Minggu, 31 Oktober 2010

A Tale of Mismatch Personality

Once upon a couch-potato time. You are watching your fave sappy soapy opera or docu-over-the-top-real-life-drama on tv.What do you do when commercial break? Surfing the neighboring channel might be okay but please take the most of 5 minutes hiatus and be full alert to view what’s going on (Note : you gotta be open and release the knowledge in order to come to a higher understanding of reality).

Commercial reigns! May the infectious message they want to convey get into your state of mind. Countless product screaming in fashionably, creatively, out-of-the-box manner: “Notice Me”; I’m better than others”; “Using me and you’ll be drop dead georgeous”...begging and nagging your attention. Brand has a soul–so does the ambassador that becomes the spoke person for the good cause of that product she/he endorses.

Unfortunately, we sense and see a dismay distortion since observing the mismatch personality blends – between the brand and the ambassador - and keeps repeatedly over and over.


1. No offense to Sonia Wibisono – she’s a femme fatale, dress to kill and naturally born to defend the likes of Tatler and highly doses of socialite publication – not the generic, available-everywhere medicine, cheapo rice cooker – you name and count the product she fervently hard sells.









2. Queen of domestic kitchen, Farah Quinn; please slow your pace a while. Mom and housewife desperately want to look like you. Male watchers are keen and have sinful-delightful-indulgence watching your show. Try to carefully select the various product that being offered to you. Nough said before you are too soo overly-exposed.








3. Young at heart heroine Agnes Monica also rules the kingdom of commercial. Snack, biscuit, phone operator, liquid cleaner, washing detergent, cloth softener, handphone are well...her major concentration and yeahh... predictable boring. Make a dramatic move Agnezmo! Exchange and explore different option – anybody could suggest a better, distinct role for Ms.A?

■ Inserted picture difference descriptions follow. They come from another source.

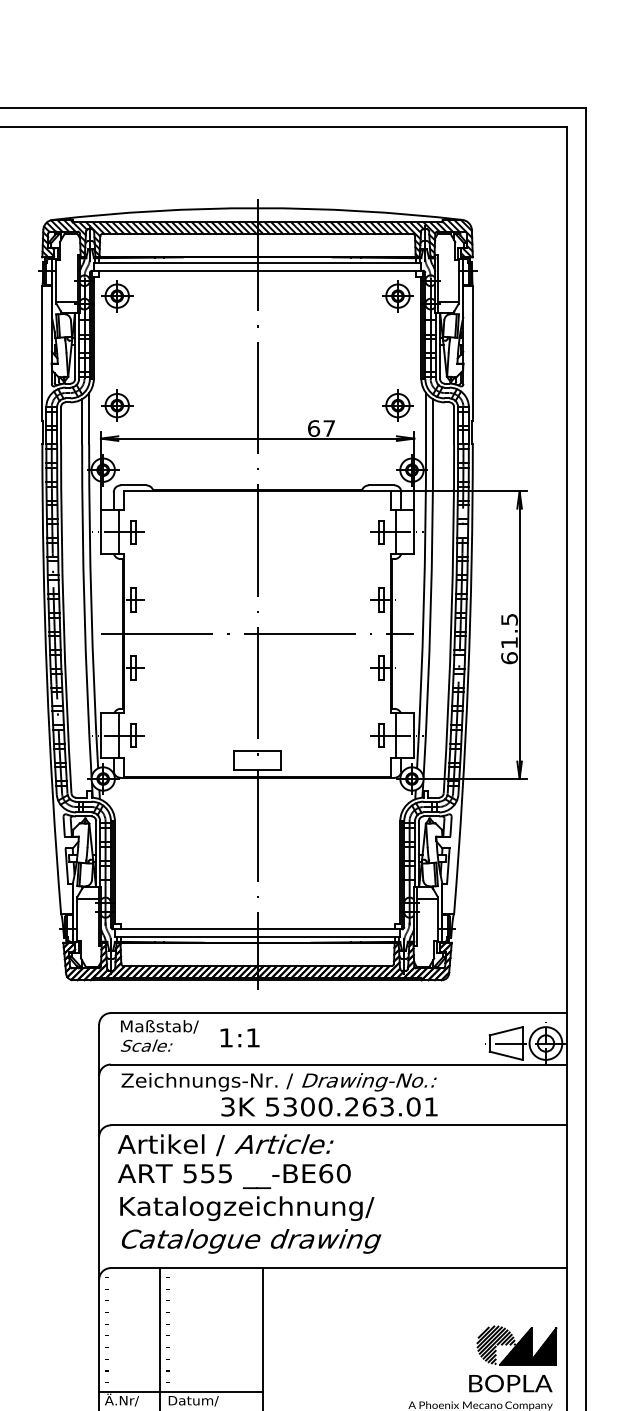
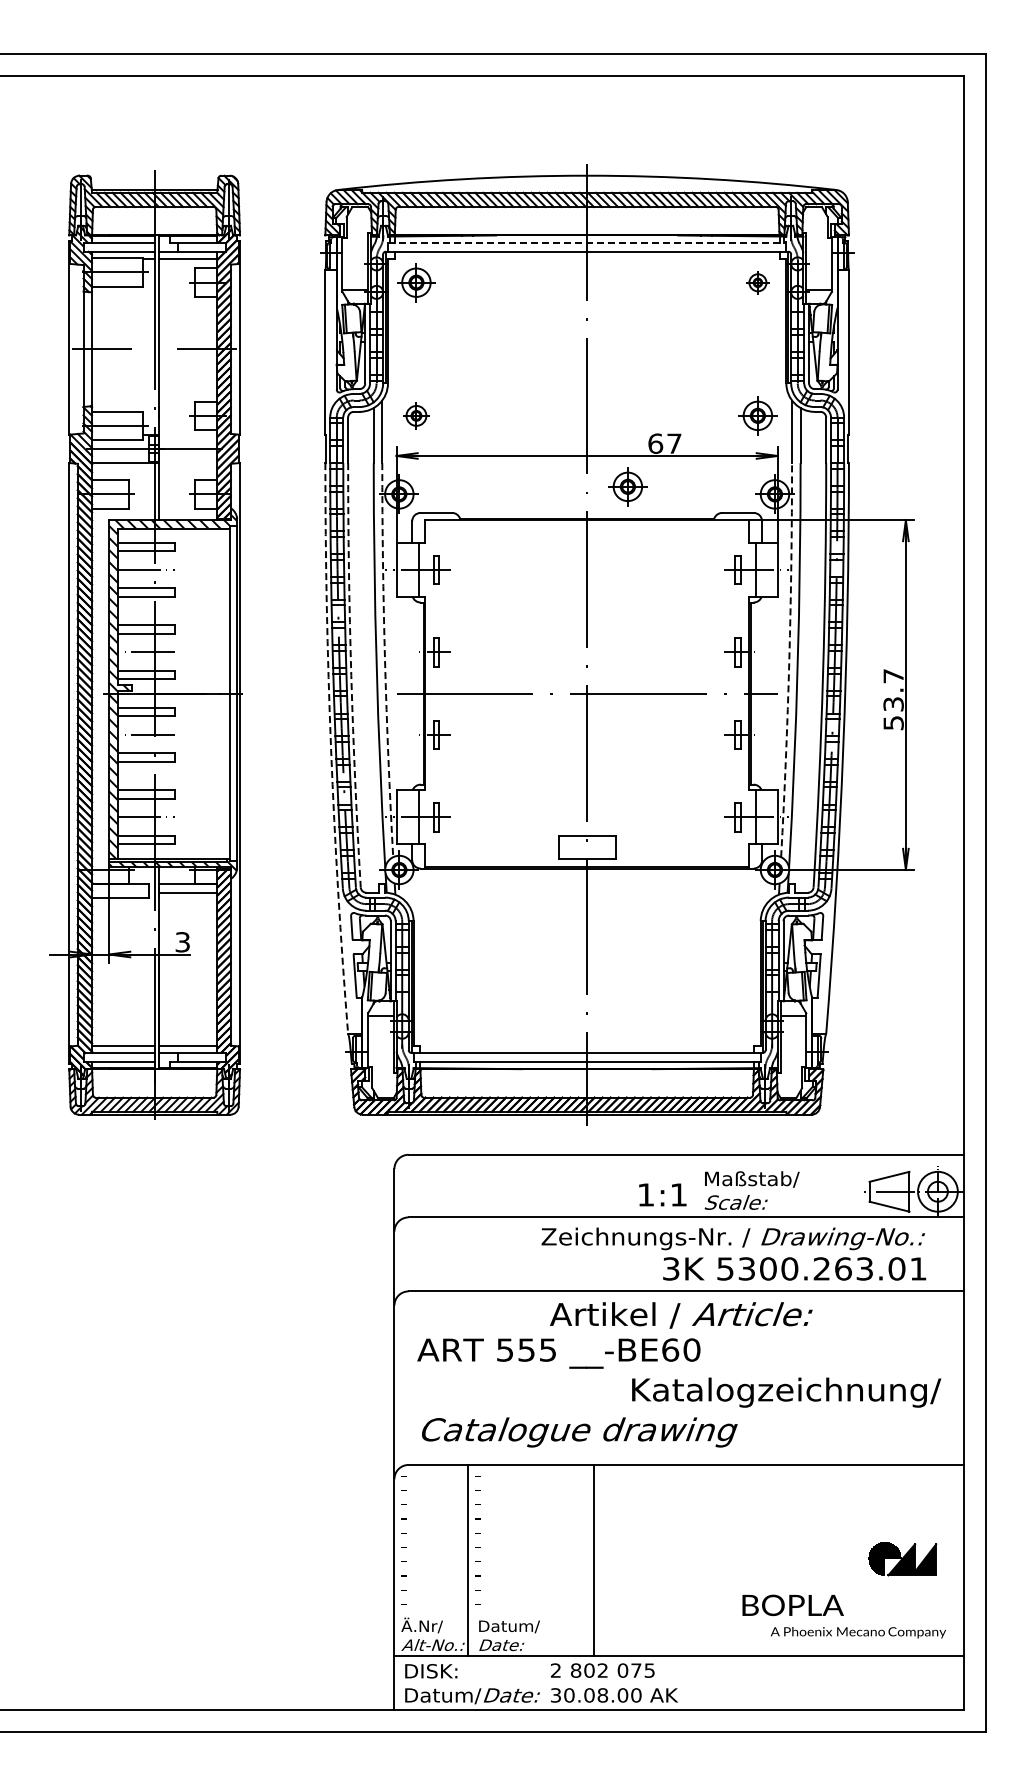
line: (257, 263) -> (587, 242), solid -> dashed
part: (397, 296) -> (757, 282), size x0.6
part: (117, 405) -> (416, 415), size x0.7
part: (290, 463) -> (627, 486), added
arc: (91, 606) -> (385, 660), solid -> dashed
arc: (423, 606) -> (789, 660), solid -> dashed
arc: (63, 619) -> (351, 675), solid -> dashed
text: (509, 638) -> (893, 699), 61.5 -> 53.7
arc: (47, 679) -> (331, 748), solid -> dashed
text: (159, 1035) -> (751, 1190), moved
text: (239, 1037) -> (662, 1194), moved
text: (279, 1094) -> (733, 1253), moved
text: (225, 1145) -> (681, 1315), moved
text: (247, 1208) -> (786, 1392), moved
part: (516, 1345) -> (902, 1558), size x0.7
text: (510, 1383) -> (792, 1605), moved
line: (180, 1391) -> (493, 1615), removed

4. Have you ever noticed, her famous, catchy-signature line “Good job, I like it” made newly-weds Rianti Cartwright utilizes the sentence for assorted products she signs on? C’mon brand director be a lil’ smart --- it’s a big yes for one, same person using it – repeating it – chanting it exclusively for your solely product only and not others.








5. Everybody loves Baim! The boy wonder who steal our heart away with his chubby cheek, reddish lips and that big cutey eyes. From one “sinetron” to countless commercials. At first it was okay, but when one cellular provider using him as an endorser (and slightly outshine their previous ambassador, Yuni Shara’s boy-toy) it becomes...eerrk! It’s a little bit desperate to me. Using child as the main talent for non-child product? Like Baim’s famous line of praying “Ya Allah...tolong brand kami biar kelihatan banyak duit, mampu bayar seleb mana aja yang lagi ngehits dan bikin provider lain ngiri ya, Allah”

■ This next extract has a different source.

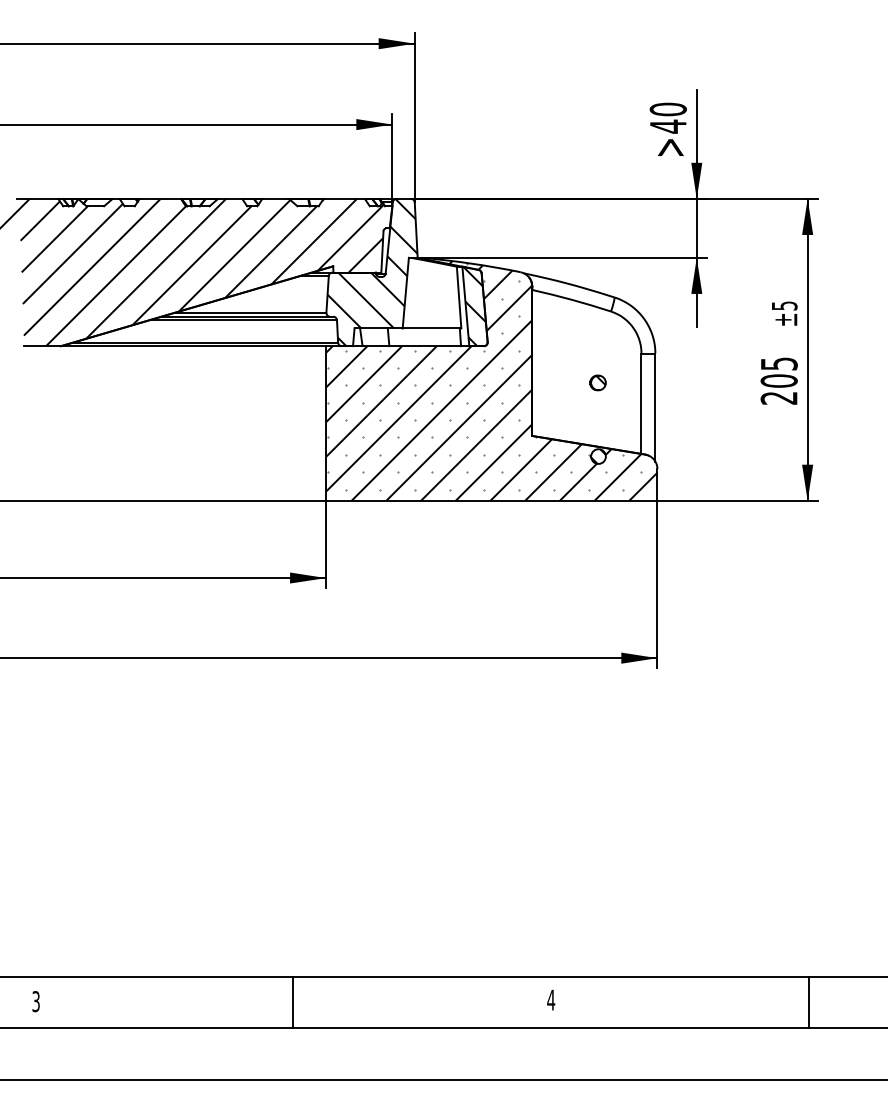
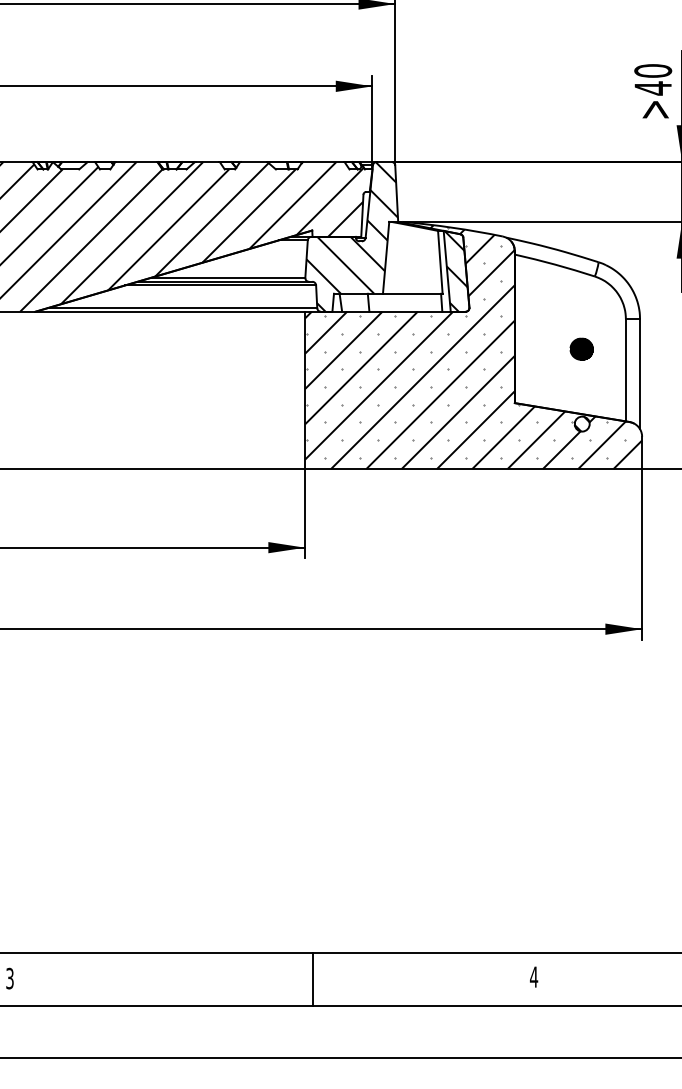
part: (597, 382) -> (581, 348), size x1.4
line: (293, 1002) -> (313, 979), moved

6. The Diva of falling in-out of love, Titi DJ, is one of the lucky celebrities. Her numerous
romance with public figures not once shatterd her image. We all still love and adore her performance. Her vibrant personality can light up the room. You could have all night long girl’s talk over Margarita and chick-flick marathon. But not over washing clothes and talk about dirty laundry (in litteral meaning). I know she’s a mom of four but her image never been a “Bree Hodge” type of mom. She’s more like the “Gabrielle Solis”, well-polish and we didn’t care a bit how she did the laundry with that Jimmy Choo’s heels!

7. Former member of Club 80’s , Desta is a firecracker! Typical class-clown, always entertaining and burst the whole class with laughter. Even rolling on the floor, laughing of course. When one private bank contract him as it ambassador, we’re not laughing. Yet, we kinda question the bank’s credibility. Perhaps they want to portray “a friendly, young, casual image” but it went far too light and we end up not buying it. Come on Desta! You could sell us a bag of potato chips full of MSG but don’t preaching about saving and interest. That’s why we have Safir Senduk and Ligwina Hananto.